[Stored data]
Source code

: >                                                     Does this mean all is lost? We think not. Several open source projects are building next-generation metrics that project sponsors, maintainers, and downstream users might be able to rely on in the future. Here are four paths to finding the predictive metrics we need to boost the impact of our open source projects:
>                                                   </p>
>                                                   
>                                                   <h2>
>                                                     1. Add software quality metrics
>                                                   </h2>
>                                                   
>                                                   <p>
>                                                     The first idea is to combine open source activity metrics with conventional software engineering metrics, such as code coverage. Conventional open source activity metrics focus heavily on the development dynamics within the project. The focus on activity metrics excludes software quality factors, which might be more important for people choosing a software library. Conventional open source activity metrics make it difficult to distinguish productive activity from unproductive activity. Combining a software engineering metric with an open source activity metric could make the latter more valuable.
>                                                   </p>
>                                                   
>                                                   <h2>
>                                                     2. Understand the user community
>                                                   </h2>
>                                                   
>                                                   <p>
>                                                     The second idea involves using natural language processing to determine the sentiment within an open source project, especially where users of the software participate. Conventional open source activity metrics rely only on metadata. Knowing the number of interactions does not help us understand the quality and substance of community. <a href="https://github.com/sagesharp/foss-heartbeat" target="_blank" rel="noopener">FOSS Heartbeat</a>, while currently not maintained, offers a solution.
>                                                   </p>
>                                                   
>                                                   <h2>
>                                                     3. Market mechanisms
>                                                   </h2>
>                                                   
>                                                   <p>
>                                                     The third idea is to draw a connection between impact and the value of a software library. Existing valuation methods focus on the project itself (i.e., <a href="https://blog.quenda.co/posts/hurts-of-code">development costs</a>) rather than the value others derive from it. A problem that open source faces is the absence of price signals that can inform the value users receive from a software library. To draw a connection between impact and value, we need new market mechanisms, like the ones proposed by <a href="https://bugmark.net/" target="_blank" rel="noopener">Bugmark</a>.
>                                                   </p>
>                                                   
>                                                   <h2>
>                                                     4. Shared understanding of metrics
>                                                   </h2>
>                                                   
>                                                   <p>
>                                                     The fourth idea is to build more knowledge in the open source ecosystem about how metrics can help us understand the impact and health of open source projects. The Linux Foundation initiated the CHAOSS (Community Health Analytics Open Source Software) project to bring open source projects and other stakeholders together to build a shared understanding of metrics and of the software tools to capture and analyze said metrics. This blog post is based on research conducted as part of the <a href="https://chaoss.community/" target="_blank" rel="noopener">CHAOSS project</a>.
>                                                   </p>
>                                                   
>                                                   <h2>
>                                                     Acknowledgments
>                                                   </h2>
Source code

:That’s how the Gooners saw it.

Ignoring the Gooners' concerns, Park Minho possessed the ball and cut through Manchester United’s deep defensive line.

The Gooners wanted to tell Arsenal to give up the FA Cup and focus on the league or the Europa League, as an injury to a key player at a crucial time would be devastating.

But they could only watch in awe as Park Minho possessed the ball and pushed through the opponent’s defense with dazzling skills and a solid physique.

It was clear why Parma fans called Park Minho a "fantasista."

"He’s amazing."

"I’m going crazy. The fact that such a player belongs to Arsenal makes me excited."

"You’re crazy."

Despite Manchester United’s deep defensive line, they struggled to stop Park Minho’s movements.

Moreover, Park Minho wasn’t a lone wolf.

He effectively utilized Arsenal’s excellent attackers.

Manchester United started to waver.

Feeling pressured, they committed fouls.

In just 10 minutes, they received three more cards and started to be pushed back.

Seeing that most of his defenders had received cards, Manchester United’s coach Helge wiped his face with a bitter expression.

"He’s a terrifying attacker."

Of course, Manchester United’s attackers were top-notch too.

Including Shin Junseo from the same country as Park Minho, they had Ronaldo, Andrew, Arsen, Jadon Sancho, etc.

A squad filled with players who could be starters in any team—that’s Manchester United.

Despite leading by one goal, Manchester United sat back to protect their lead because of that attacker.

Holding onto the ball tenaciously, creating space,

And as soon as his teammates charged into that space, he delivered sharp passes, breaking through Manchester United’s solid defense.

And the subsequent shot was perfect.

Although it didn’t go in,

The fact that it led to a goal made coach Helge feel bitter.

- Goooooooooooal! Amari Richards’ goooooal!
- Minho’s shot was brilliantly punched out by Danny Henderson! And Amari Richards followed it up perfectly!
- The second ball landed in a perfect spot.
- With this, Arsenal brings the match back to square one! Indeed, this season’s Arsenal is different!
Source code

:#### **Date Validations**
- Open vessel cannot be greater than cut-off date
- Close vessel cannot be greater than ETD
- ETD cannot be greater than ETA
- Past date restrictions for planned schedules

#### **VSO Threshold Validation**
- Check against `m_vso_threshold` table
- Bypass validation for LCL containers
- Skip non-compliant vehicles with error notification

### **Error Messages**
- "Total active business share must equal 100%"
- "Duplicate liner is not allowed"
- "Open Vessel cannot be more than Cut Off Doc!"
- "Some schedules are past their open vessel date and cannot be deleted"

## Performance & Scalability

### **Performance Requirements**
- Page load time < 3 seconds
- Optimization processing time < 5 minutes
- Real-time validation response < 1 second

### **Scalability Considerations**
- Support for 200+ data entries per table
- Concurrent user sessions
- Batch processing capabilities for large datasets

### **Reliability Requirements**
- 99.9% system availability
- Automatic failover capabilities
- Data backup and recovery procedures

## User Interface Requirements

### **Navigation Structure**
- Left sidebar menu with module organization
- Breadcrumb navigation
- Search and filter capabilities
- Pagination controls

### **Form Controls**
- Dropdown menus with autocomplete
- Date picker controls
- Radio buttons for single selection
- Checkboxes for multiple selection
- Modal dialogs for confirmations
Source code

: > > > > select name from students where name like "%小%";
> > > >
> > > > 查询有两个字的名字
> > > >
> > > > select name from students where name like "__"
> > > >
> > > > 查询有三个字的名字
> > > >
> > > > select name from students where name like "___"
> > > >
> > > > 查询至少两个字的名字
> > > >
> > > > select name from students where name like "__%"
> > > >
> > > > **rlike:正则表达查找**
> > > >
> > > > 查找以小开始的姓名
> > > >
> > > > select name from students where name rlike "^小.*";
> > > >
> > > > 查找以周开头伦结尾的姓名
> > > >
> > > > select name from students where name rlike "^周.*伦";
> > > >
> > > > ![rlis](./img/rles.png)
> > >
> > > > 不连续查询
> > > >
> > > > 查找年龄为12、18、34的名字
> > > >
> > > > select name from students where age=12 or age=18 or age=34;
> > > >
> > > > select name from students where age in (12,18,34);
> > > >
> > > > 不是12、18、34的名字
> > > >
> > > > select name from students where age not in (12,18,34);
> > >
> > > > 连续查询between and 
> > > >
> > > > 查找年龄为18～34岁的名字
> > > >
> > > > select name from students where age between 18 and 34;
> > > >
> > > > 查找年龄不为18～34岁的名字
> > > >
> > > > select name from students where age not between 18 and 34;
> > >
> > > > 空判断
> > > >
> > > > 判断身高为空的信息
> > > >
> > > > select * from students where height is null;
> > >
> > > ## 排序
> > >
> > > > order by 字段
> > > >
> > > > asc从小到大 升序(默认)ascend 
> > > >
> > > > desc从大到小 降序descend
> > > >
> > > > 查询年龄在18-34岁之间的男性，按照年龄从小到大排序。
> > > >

- **Exercise aim**
Edit everything in the listing from the line containing "#### **VSO Threshold Validation**" down to the line containing "- Skip non-compliant", replacing "error notification" with "warning message". Give back only those lines, with nothing else changed.

- **Response to the task**
#### **VSO Threshold Validation**
- Check against `m_vso_threshold` table
- Bypass validation for LCL containers
- Skip non-compliant vehicles with warning message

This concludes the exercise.